Designing two-dimensional heterojunction with an appropriate band structure is a promising route to search new photocatalyst toward overall water splitting. In the present work, the Hf2CO2 monolayer was integrated with planar and buckled GaN monolayer to construct the Hf2CO2/GaN heterostructures. We then performed a systematic investigation on the stability, electronic structure and carrier mobility of the Hf2CO2/GaN heterostructures based on the density functional theory. Due to the negative formation energy and positive frequency modes in phonon dispersion spectra, the designed Hf2CO2/GaN–C′B′, Hf2CO2/GaNH2–C′A′ and Hf2CO2/GaNH2–A′C′ are energetically stable.
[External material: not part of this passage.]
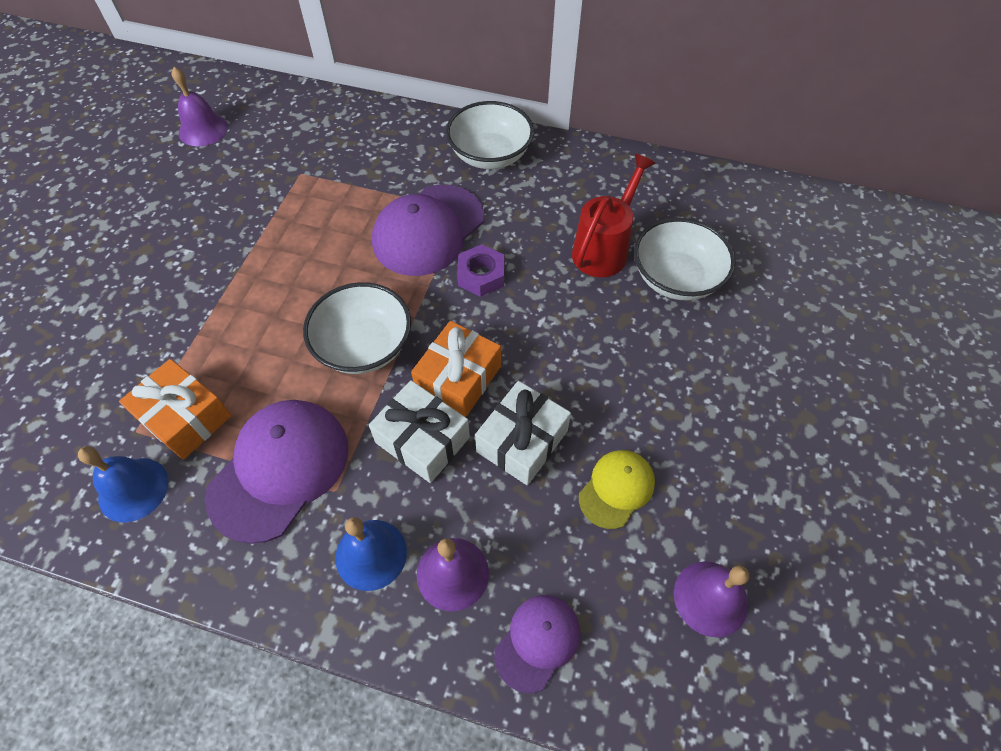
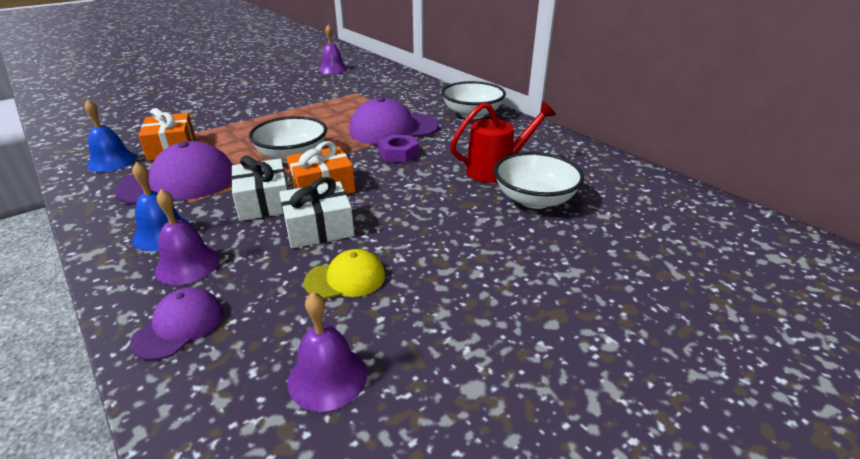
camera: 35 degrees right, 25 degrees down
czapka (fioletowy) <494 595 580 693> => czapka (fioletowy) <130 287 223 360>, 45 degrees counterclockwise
The Hf2CO2/GaN–C′B′ and Hf2CO2/GaNH2–C′A′ heterostructures have the suitable band structures which satisfy the requirements of photocatalytic water splitting. The VBM and CBM of the stable heterostructures are completely dominated by GaN (GaNH2) layer and Hf2CO2 layer, respectively, which is beneficial to the spatial separation of photogenerated hole and electron. With comparison to GaN monolayer, the designed heterostructures exhibit enhanced response to both visible and ultraviolet light. The electron mobilities of Hf2CO2/GaNH2 heterostructures are as high as ~ 2 × 104 cm2 V− 1 s− 1. The Hf2CO2/GaN heterostructures can be considered as the potential candidates for the applications of both photocatalytic water splitting and optoelectronic devices.